┌─ Material supplied
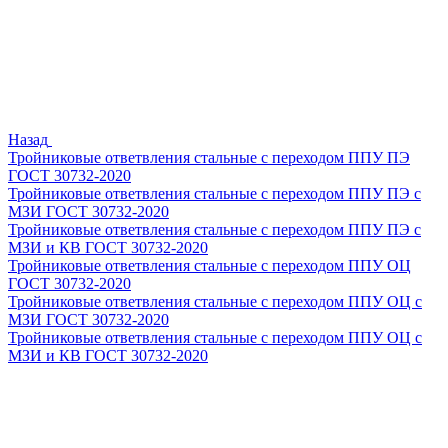
Назад
Тройниковые ответвления стальные с переходом ППУ ПЭ
ГОСТ 30732-2020
Тройниковые ответвления стальные с переходом ППУ ПЭ с
МЗИ ГОСТ 30732-2020
Тройниковые ответвления стальные с переходом ППУ ПЭ с
МЗИ и КВ ГОСТ 30732-2020
Тройниковые ответвления стальные с переходом ППУ ОЦ
ГОСТ 30732-2020
Тройниковые ответвления стальные с переходом ППУ ОЦ с
МЗИ ГОСТ 30732-2020
Тройниковые ответвления стальные с переходом ППУ ОЦ с
МЗИ и КВ ГОСТ 30732-2020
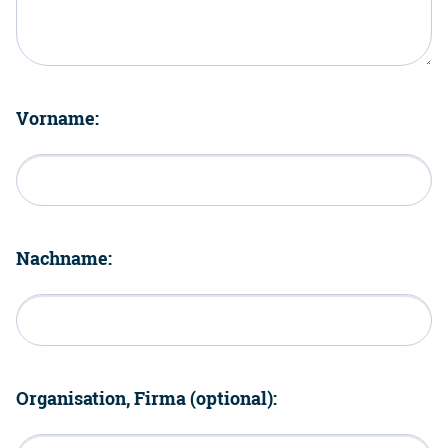
Vorname:
Nachname:
Organisation, Firma (optional):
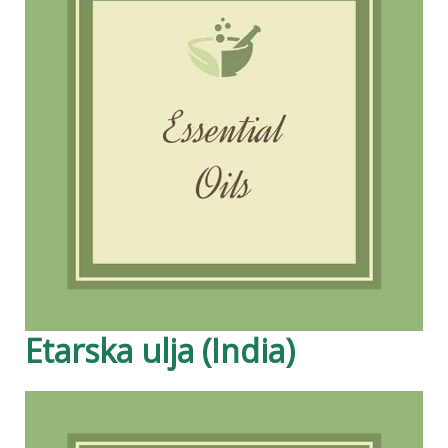
Etarska ulja (India)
└─
• _Activity_
Output all of the data exactly. Skip the pictures.

• _Final answer_
Назад
Тройниковые ответвления стальные с переходом ППУ ПЭ
ГОСТ 30732-2020
Тройниковые ответвления стальные с переходом ППУ ПЭ с
МЗИ ГОСТ 30732-2020
Тройниковые ответвления стальные с переходом ППУ ПЭ с
МЗИ и КВ ГОСТ 30732-2020
Тройниковые ответвления стальные с переходом ППУ ОЦ
ГОСТ 30732-2020
Тройниковые ответвления стальные с переходом ППУ ОЦ с
МЗИ ГОСТ 30732-2020
Тройниковые ответвления стальные с переходом ППУ ОЦ с
МЗИ и КВ ГОСТ 30732-2020
Vorname:
Nachname:
Organisation, Firma (optional):
Etarska ulja (India)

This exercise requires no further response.